Physics is a good example of this. The laws of mechanics are quite well-understood. But how well can you handle a chaotic 3-body system? There may be features that are predictable, but not probably not the entire system.

With thermodynamics, how well do we handle mesoscopic systems? Computationally, they can be quite difficult. In thermodynamics, we're able to deal with this complexity by discarding features that we don't care about to focus on bulk properties that rapidly converge in ever-larger systems, but we can't handle the entire system.

Fluid mechanics. OK. We have Navier-Stokes. Have you tried solving Navier-Stokes? Entire volumes have been written about how to deal with Navier-Stokes, and we still don't have great understanding of all of its features.
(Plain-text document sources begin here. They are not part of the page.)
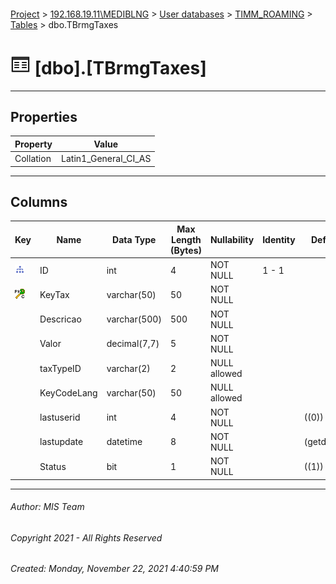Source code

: #### 

[Project](../../../../index.md) > [192.168.19.11\\MEDIBLNG](../../../index.md) > [User databases](../../index.md) > [TIMM_ROAMING](../index.md) > [Tables](Tables.md) > dbo.TBrmgTaxes

# ![Tables](../../../../Images/Table32.png) [dbo].[TBrmgTaxes]

---

## <a name="#properties"></a>Properties

| Property | Value |
|---|---|
| Collation | Latin1_General_CI_AS |


---

## <a name="#columns"></a>Columns

| Key | Name | Data Type | Max Length (Bytes) | Nullability | Identity | Default |
|---|---|---|---|---|---|---|
| [![Indexes IX_TBrmgTaxes](../../../../Images/Index.png)](#indexes) | ID | int | 4 | NOT NULL | 1 - 1 |  |
| [![Cluster Primary Key PK_TBrmgTaxes: KeyTax](../../../../Images/pkcluster.png)](#indexes) | KeyTax | varchar(50) | 50 | NOT NULL |  |  |
|  | Descricao | varchar(500) | 500 | NOT NULL |  |  |
|  | Valor | decimal(7,7) | 5 | NOT NULL |  |  |
|  | taxTypeID | varchar(2) | 2 | NULL allowed |  |  |
|  | KeyCodeLang | varchar(50) | 50 | NULL allowed |  |  |
|  | lastuserid | int | 4 | NOT NULL |  | ((0)) |
|  | lastupdate | datetime | 8 | NOT NULL |  | (getdate()) |
|  | Status | bit | 1 | NOT NULL |  | ((1)) |


---

###### Author:  MIS Team

###### Copyright 2021 - All Rights Reserved

###### Created: Monday, November 22, 2021 4:40:59 PM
Probability. This is trickier to talk about, but I think the difficulty and complexity is building an underlying probabilitistic model. When you build your machine learning model, there are generally hyper-parameters to set. What makes a good hyper-parameter and how do you pick one? Just the one that works?

The thing with chemistry is that real-life examples are already incredibly complex. Pick any reaction you want. Liquids or solids? You're already dealing with bulk properties, phase interfaces, and boundary effects. Or solutions and solution effects. Gases? Once you have non-trivial reactions, how many atoms are there? How many electrons? Now, consider the fact that your typical organic reaction involves compounds with tens or hundreds of atoms in solution. There may be multiple models of reactivity, some productive, some not. And in the laboratory, reactions can be quite sensitive to any number of reaction conditions, which a generalized reactivity model does not begin to account for.

But in chemistry, as with the other disciplines, we aim to find simplifications that allow us to deal with complexity. We've been able to find patterns of reactivity, which are somewhat general but don't capture the full complexity of the system.